En los primeros años de su vida como casados, además de dedicarse a sus tres hijos, Leopoldo, Carlos y María José, nacidos entre 1901 y 1906, Isabel compartió con su marido su vocación de servicio a los demás. Ambos trabajaron en obras sociales y filantrópicas, ganándose el cariño del pueblo belga. En 1909, Albert asumía la corona de Bélgica y Isabel Gabriela se convertía a su vez en reina consorte.
Cinco años después, la Primera Guerra Mundial pondría a prueba a los jóvenes reyes de una Bélgica invadida por Alemania. Prácticamente sin pensarlo, la reina Isabel se puso manos a la obra para ayudar en todo lo posible a los enfermos y heridos convirtiendo uno de sus palacios de Bruselas en un hospital de la Cruz Roja. Durante todo el conflicto, los reyes permanecieron junto a su pueblo. Isabel acompañó a sus hijos a Inglaterra pero pronto regresó para estar al lado de su marido. Isabel convenció a Bélgica que nada tenía que ver con un enemigo que era a su vez su patria de nacimiento.

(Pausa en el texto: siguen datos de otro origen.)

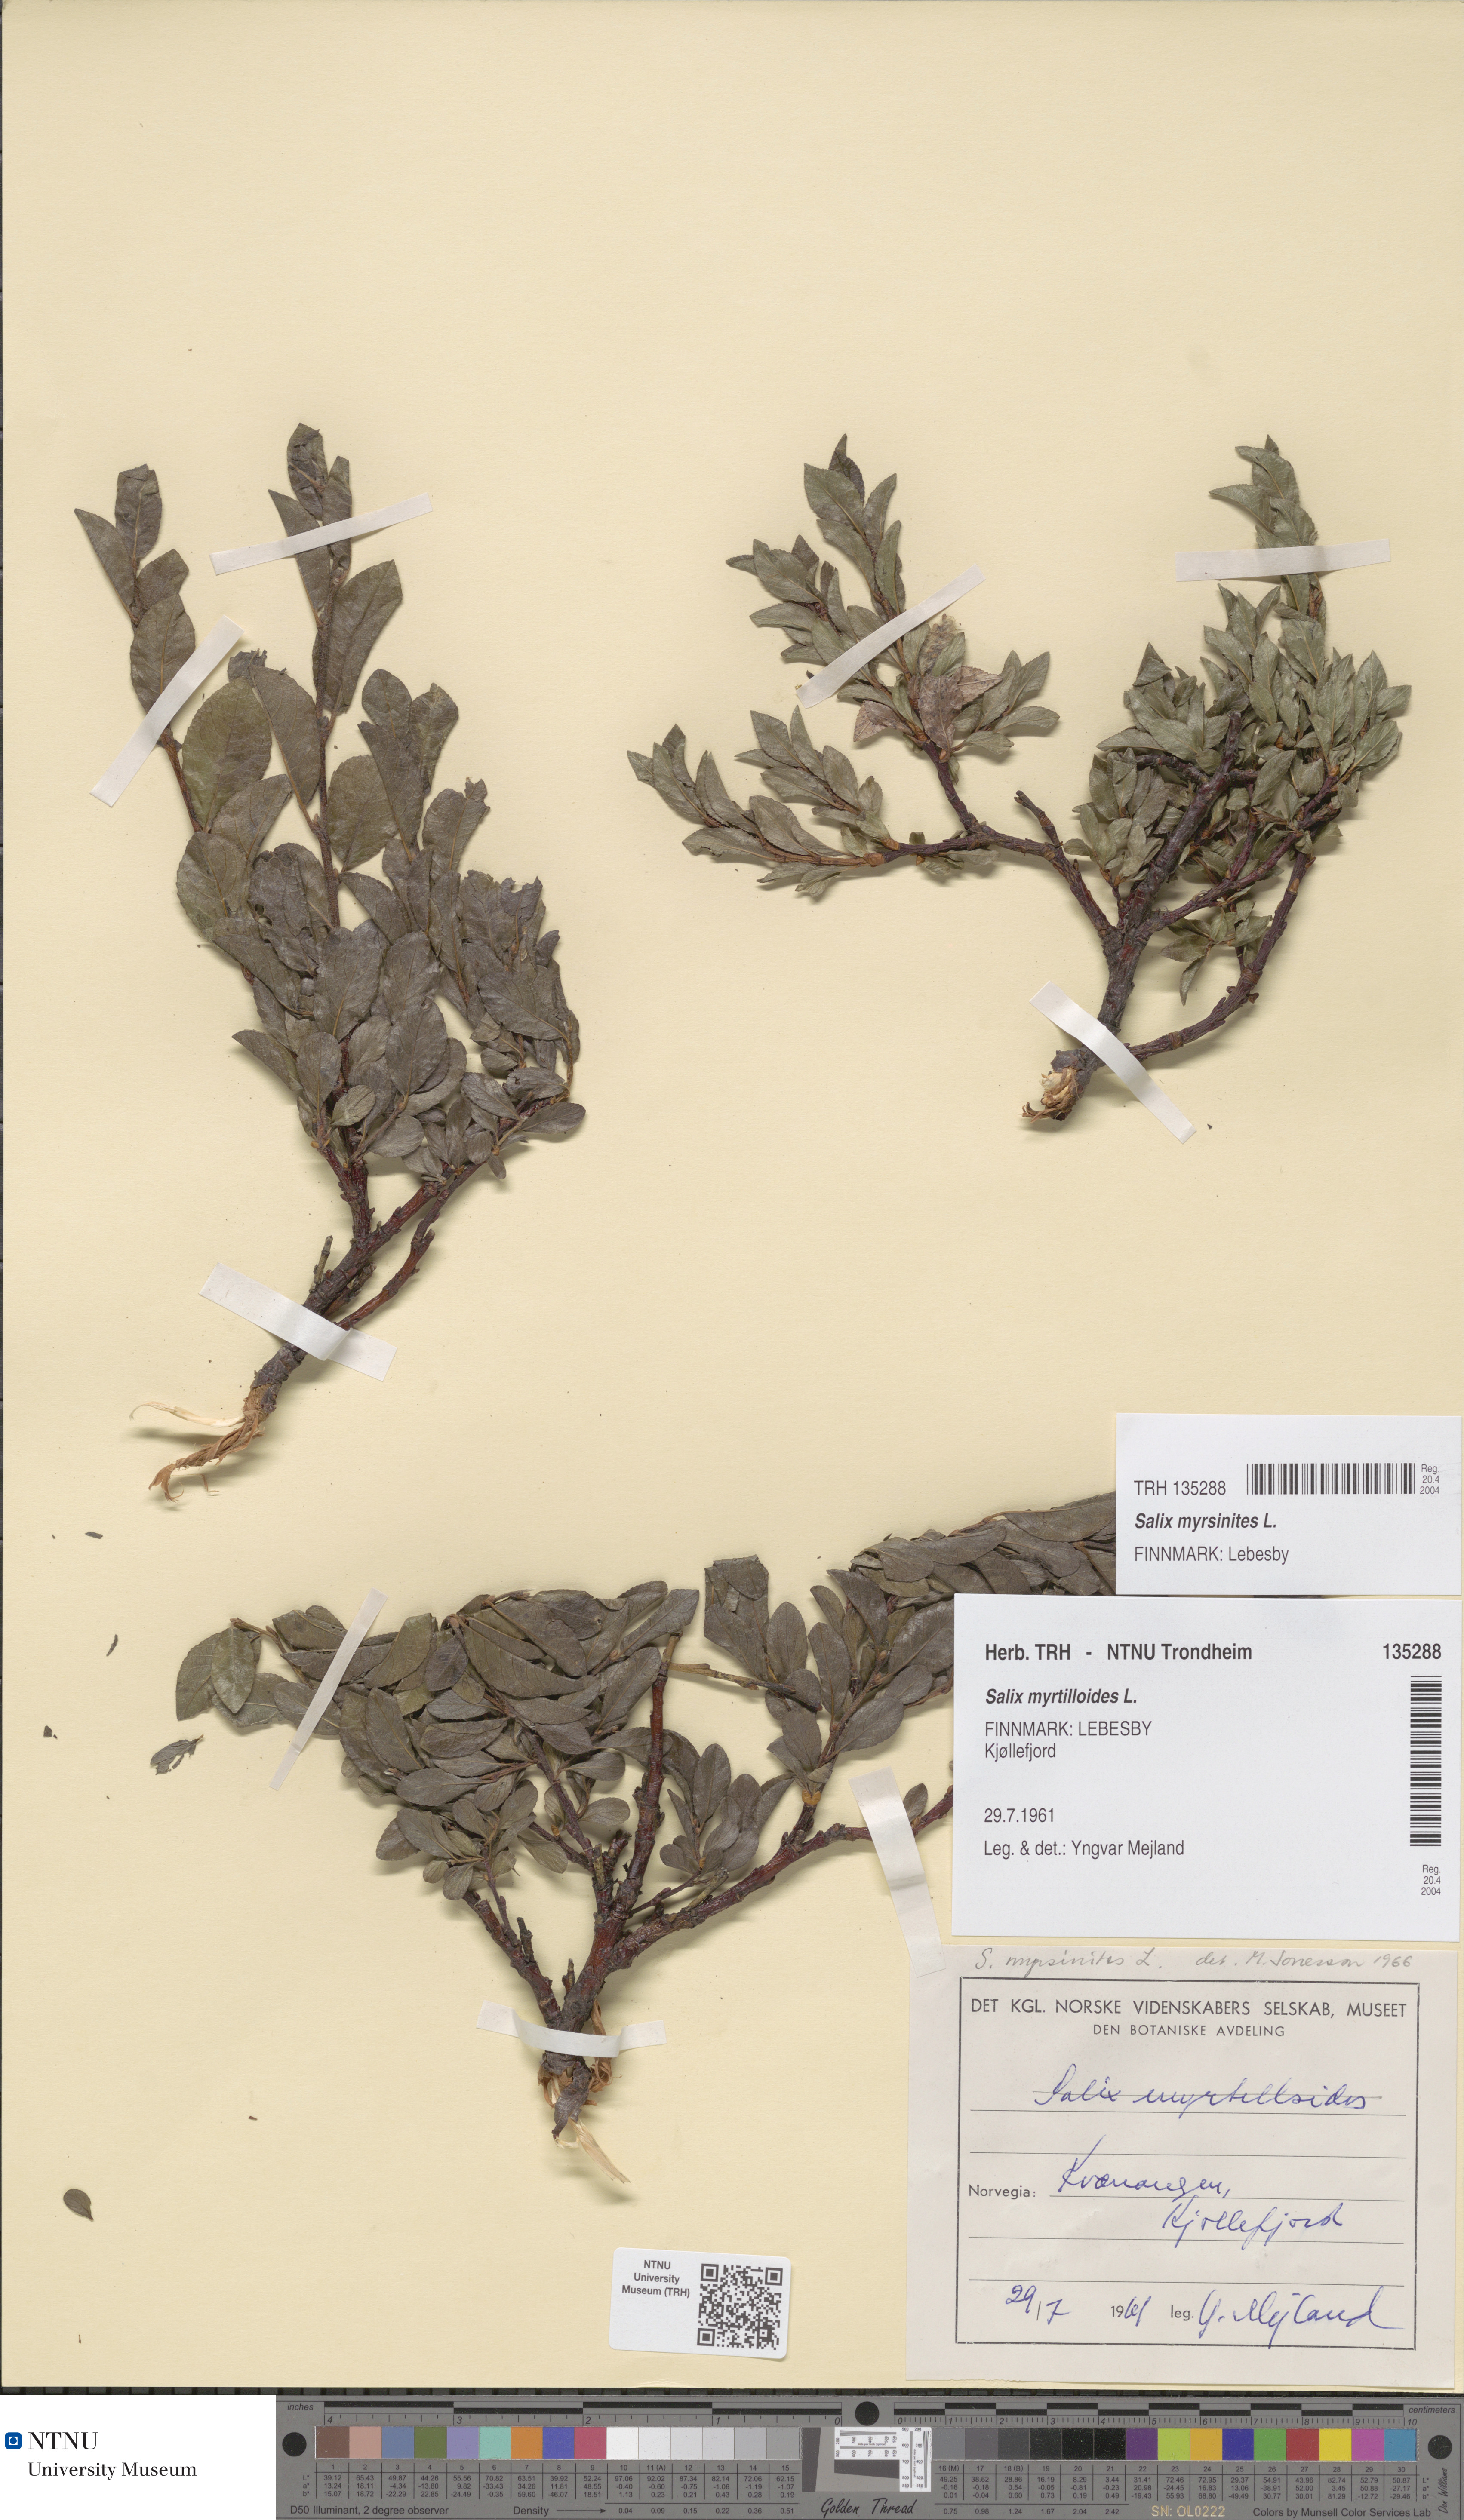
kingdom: Plantae
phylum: Tracheophyta
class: Magnoliopsida
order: Malpighiales
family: Salicaceae
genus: Salix
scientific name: Salix myrsinites
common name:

Ahora era la reina de los belgas y debía estar a su lado.
Isabel y Alberto se instalaron en una modesta casa en el frente de La Panne desde donde la reina se trasladó diariamente a visitar a los heridos en el hospital militar instalado en la localidad. Todos la conocían como la “reina enfermera” que trabajó de manera incansable para cuidar a los soldados y darles consuelo. Además de velar por su salud, la reina organizó una orquesta sinfónica para animar a las tropas.
Isabel se preocupó también de los niños, víctimas inocentes de la guerra ayudando a crear varios centros para ellos. Cuando terminó la guerra, los reyes regresaron a Bruselas y se volcaron en la reconstrucción de la dura posguerra ayudando con infinidad de obras filantrópicas a los damnificados por el conflicto. En aquellos años de paz, Isabel tuvo tiempo de recuperar algunas de sus aficiones culturales y volvió a tocar el violar o a practicar con la escultura.
Los años de entreguerras fueron también años de duras pruebas vitales. En 1934 fallecía su esposo sumiéndola en una terrible depresión. Un año después, Astrid, la nueva reina de los belgas, esposa de su hijo y nuevo rey,Leopoldo III, fallecía en un trágico accidente. Isabel permaneció al lado de su hijo asumiendo de nuevo un papel activo en la monarquía.
Poco tiempo después, Bélgica se enfrentaba a una nueva invasión alemana. En 1940, los nazis entraban en territorio belga y de nuevo la reina viuda se quedó junto a su pueblo. En esta ocasión, se centró en ayudar a huir a muchos judíos que se vieron amenazados por el nazismo. Una labor que le valió ser reconocida años después como “Justa entre las Naciones”.
Durante el resto de su vida, la reina Isabel Gabriela de Bélgica continuó trabajando por los más desfavorecidos impulsando proyectos solidarios y llegó a ser considerada como una de las reinas más queridas de la historia del siglo XX. Falleció en Bruselas el 23 de noviembre de 1965. El cardenal Leo Jozef Suenens, que ofició su funeral, la recordó como la reina de los desventurados y afirmó que fue una reina “de gran corazón”.